* [Records supplied]
--- START ---

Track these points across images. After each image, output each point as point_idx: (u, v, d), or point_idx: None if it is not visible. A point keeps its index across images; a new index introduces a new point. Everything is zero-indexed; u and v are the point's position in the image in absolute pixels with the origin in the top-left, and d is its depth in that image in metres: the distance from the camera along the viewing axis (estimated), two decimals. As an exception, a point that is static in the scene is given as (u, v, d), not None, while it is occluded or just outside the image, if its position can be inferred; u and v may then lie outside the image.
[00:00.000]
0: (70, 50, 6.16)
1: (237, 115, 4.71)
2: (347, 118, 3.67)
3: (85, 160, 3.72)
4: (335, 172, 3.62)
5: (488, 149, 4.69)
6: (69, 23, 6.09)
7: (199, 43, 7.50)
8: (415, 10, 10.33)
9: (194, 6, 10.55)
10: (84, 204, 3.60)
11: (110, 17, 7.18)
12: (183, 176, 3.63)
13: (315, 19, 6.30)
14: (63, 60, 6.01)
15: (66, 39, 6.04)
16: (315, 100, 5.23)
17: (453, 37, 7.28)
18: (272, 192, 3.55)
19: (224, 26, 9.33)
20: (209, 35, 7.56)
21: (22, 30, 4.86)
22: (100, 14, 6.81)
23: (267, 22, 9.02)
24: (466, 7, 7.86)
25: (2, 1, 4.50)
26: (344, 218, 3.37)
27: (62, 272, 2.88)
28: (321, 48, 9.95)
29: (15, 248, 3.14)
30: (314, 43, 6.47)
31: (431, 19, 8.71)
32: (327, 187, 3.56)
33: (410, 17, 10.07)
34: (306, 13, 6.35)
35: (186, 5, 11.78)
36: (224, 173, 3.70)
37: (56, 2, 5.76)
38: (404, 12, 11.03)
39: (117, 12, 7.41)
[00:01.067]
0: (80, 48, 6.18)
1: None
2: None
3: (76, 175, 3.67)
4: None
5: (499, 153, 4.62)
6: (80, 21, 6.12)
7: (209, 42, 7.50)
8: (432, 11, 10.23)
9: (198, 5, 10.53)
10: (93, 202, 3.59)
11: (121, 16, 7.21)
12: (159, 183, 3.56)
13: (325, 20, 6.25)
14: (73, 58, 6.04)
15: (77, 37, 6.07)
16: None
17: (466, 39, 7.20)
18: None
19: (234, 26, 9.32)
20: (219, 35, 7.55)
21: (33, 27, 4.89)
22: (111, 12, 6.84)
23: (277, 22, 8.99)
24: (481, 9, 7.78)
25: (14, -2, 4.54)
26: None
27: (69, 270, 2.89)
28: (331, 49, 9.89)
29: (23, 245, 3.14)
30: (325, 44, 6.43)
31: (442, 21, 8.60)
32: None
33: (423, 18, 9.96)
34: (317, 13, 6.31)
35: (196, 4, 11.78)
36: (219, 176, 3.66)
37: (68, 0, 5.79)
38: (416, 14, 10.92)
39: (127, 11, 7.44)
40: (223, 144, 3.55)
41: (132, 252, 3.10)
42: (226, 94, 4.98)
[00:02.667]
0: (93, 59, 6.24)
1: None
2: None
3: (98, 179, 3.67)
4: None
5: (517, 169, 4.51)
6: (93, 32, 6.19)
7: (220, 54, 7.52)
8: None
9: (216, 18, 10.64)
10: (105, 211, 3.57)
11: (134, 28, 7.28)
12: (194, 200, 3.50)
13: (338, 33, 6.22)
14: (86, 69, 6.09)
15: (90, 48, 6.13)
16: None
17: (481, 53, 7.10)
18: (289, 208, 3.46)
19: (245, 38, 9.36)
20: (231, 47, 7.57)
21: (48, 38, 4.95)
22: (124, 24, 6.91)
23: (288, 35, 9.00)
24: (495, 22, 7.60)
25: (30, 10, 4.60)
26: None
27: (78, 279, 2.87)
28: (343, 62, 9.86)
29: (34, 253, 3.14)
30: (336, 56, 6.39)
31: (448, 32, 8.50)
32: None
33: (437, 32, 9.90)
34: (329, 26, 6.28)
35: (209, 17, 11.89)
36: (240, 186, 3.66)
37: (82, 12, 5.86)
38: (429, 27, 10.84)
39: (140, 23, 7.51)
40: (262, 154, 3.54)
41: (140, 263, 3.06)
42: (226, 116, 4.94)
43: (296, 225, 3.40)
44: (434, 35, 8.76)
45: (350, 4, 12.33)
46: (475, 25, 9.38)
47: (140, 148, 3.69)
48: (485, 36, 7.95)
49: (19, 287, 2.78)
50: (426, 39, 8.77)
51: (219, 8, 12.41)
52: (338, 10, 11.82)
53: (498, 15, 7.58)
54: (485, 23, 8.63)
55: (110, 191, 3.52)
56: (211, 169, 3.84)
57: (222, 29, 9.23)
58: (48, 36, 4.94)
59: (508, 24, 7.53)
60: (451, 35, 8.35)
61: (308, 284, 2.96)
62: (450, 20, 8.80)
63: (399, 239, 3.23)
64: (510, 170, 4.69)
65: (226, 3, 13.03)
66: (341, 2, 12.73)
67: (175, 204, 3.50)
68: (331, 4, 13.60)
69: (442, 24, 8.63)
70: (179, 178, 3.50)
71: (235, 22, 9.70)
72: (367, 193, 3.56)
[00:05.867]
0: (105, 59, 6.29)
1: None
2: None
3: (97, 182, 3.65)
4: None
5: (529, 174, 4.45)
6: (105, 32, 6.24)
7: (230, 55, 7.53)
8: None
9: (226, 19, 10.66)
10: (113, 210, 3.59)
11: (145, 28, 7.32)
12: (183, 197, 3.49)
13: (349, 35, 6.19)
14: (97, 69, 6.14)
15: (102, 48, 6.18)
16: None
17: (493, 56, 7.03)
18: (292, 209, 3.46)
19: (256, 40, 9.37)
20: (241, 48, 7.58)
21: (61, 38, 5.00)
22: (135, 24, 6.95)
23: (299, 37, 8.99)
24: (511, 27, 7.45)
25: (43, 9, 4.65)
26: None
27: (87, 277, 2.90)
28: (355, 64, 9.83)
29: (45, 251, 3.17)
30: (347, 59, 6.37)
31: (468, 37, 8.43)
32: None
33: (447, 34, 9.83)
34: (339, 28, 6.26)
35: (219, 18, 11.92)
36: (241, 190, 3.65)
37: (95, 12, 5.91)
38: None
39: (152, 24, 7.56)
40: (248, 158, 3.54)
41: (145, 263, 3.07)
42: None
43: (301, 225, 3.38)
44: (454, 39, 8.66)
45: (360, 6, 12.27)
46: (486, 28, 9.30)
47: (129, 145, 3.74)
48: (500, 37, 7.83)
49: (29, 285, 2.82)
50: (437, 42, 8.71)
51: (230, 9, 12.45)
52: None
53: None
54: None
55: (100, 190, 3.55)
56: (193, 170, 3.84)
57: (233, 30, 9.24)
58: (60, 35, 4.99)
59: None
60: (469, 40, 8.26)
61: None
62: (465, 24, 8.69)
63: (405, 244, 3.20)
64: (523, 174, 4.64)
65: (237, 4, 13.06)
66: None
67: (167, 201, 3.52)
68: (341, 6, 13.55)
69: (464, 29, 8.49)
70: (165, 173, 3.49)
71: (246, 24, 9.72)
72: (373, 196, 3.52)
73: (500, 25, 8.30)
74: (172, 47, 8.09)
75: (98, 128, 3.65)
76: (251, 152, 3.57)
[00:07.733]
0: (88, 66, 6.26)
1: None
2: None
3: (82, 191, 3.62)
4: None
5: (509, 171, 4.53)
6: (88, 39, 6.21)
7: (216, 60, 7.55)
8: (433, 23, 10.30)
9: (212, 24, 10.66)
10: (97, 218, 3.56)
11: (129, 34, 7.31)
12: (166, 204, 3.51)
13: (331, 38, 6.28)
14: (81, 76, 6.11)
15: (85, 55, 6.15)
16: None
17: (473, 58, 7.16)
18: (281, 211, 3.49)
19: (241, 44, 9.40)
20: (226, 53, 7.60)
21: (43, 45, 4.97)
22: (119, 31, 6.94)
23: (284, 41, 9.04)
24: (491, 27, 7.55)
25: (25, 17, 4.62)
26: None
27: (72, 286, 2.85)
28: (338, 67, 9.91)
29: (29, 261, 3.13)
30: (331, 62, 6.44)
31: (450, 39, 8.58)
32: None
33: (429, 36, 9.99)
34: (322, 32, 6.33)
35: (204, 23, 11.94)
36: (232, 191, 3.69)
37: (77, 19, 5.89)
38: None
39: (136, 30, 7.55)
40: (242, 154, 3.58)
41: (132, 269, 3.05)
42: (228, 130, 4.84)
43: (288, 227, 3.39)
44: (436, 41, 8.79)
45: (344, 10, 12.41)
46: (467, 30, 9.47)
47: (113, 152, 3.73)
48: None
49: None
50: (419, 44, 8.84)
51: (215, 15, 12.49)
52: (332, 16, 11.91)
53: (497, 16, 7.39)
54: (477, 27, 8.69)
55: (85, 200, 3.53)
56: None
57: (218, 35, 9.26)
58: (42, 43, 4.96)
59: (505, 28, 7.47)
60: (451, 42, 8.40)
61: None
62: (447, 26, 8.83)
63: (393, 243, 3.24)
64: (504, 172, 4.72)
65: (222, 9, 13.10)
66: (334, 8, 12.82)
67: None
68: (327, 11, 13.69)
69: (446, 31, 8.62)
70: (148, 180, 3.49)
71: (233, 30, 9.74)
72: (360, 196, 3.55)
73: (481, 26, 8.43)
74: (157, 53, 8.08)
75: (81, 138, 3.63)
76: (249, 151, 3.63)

--- END ---

* [What this task involves] Working from the material above, retype exactly the lines from the one with "36: (224, 173, 3.70)" through the one with "40: (223, 144, 3.55)", both included, and only those lines.

* [Solution for this problem]
36: (224, 173, 3.70)
37: (56, 2, 5.76)
38: (404, 12, 11.03)
39: (117, 12, 7.41)
[00:01.067]
0: (80, 48, 6.18)
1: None
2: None
3: (76, 175, 3.67)
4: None
5: (499, 153, 4.62)
6: (80, 21, 6.12)
7: (209, 42, 7.50)
8: (432, 11, 10.23)
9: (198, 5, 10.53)
10: (93, 202, 3.59)
11: (121, 16, 7.21)
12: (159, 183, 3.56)
13: (325, 20, 6.25)
14: (73, 58, 6.04)
15: (77, 37, 6.07)
16: None
17: (466, 39, 7.20)
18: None
19: (234, 26, 9.32)
20: (219, 35, 7.55)
21: (33, 27, 4.89)
22: (111, 12, 6.84)
23: (277, 22, 8.99)
24: (481, 9, 7.78)
25: (14, -2, 4.54)
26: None
27: (69, 270, 2.89)
28: (331, 49, 9.89)
29: (23, 245, 3.14)
30: (325, 44, 6.43)
31: (442, 21, 8.60)
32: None
33: (423, 18, 9.96)
34: (317, 13, 6.31)
35: (196, 4, 11.78)
36: (219, 176, 3.66)
37: (68, 0, 5.79)
38: (416, 14, 10.92)
39: (127, 11, 7.44)
40: (223, 144, 3.55)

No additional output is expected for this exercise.